Eblouissant de beauté, d'audace, de talent et d'originalité, il
a littéralement envouté le public lors de son 'mano a mano'
avec le Maestro Antonio Canales. Nous avons eu l'honneur
de l'interviewer à l'issue du spectacle:

- Le public et moi-même avons
été éblouis par ta danse, ce soir,
sur scène. Amador Rojas, c'est la première fois que tu te produis à Paris...Nous
aimerions en savoir plus sur ton parcours
artistique et sur la formation que tu as reçu.
- J'ai été très touché par l'enthousiasme du public parisien et
par sa manière chaleureuse d'accueillir ma danse. Je remercie
tout le mon de, du fond du cœur...Mes premiers pas de danse Flamenco, c'est
Farruco qui me les a
enseigné. J'ai pris quelques de cours avec lui, ensuite j'ai continué ma
formation en autodidacte. A 16 ans, j'ai commencé ma carrière
professionnelle de danseur dans la compagnie Salvador Távora.
Nous avons parcouru les plus grandes scènes du monde.
Puis, j'ai pratiqué le Flamenco sévillan et j'ai travaillé dans
les tablaos de Séville ainsi que dans d'autres tablaos en
Espagne. Par la suite, j'ai intégré les compagnies de Juana Amaya,
de Manuela Carrasco, de la famille
Montoya en tant qu'artiste invité. Je
travaillais aussi dans la compagnie d'Eva Yerbabuena. Plus tard,
je suis parti vivre à Madrid. Je travaillais dans cette ville.
Un soir Antonio Canales m'a vu danser et il m'a proposé de
travailler avec lui en m'intégrant à ses spectacles en tant
qu'artiste invité. Cela fait cinq ans que nous travaillons
ensemble et je réalise que c'est une grande chance pour moi.
────────────────────────────────────────
## Consigne
Traduisez en anglais cette phrase de l'entretien avec Amador Rojas : « A 16 ans, j'ai commencé ma carrière professionnelle de danseur dans la compagnie Salvador Távora. »

[Tâches de compréhension de figures]
────────────────────────────────────────
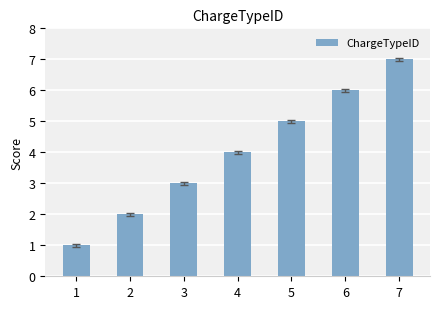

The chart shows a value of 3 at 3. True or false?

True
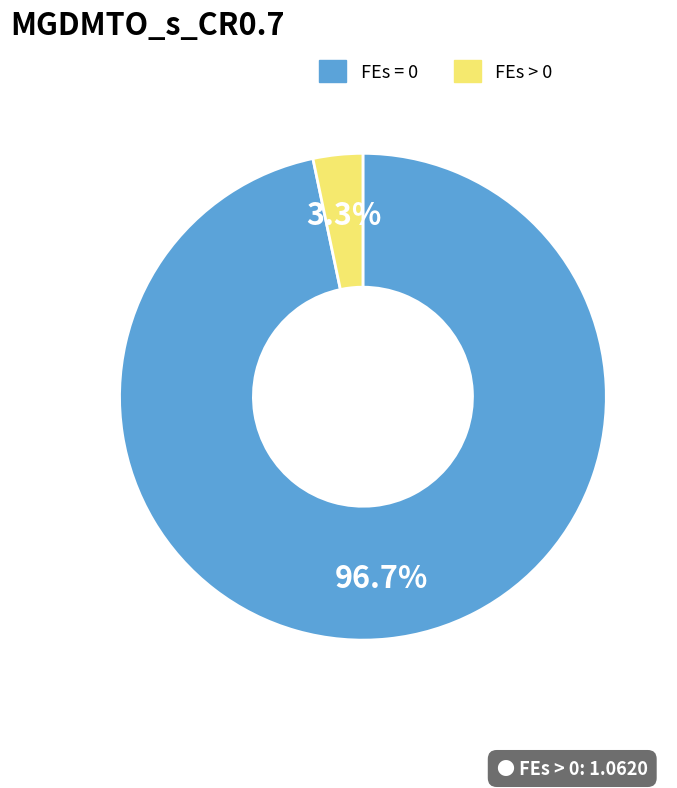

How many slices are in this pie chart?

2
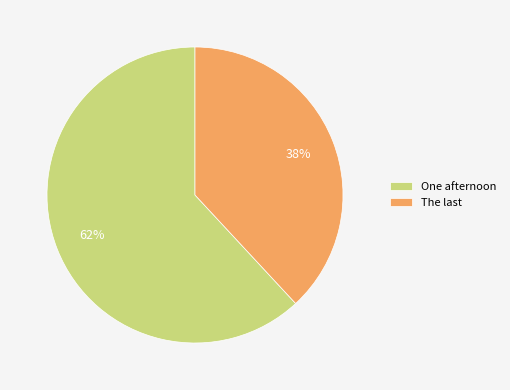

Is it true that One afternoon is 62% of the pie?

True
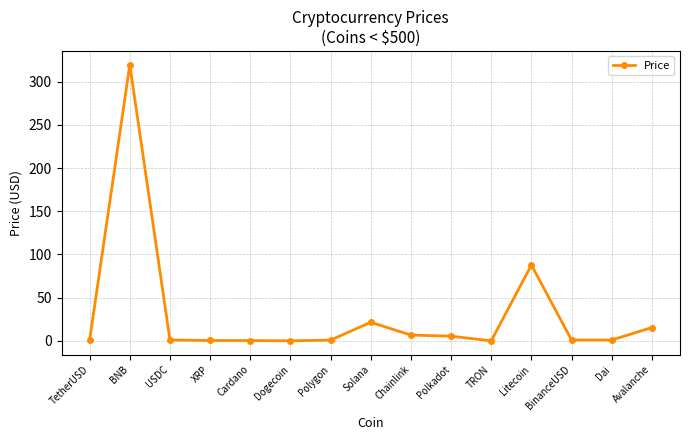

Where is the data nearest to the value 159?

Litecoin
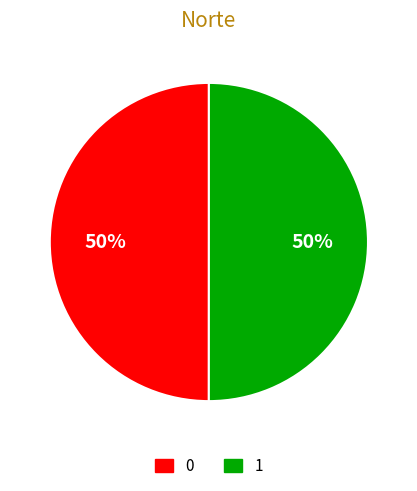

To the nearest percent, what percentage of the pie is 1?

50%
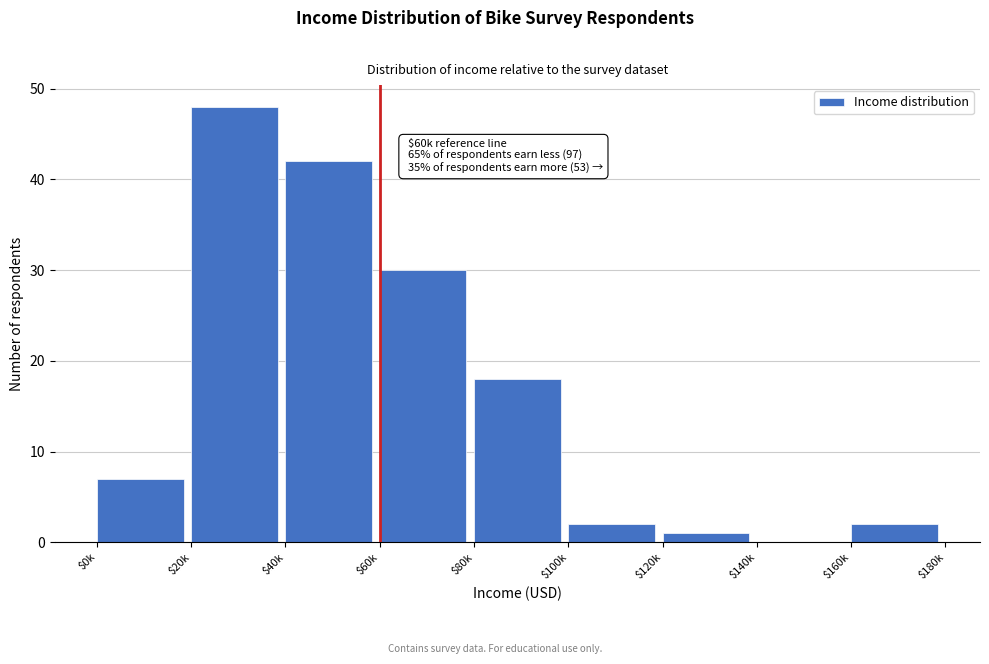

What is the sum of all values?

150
────────────────────────────────────────
## Résultat de l'exercice
At 16, I began my professional career as a dancer in the Salvador Távora company.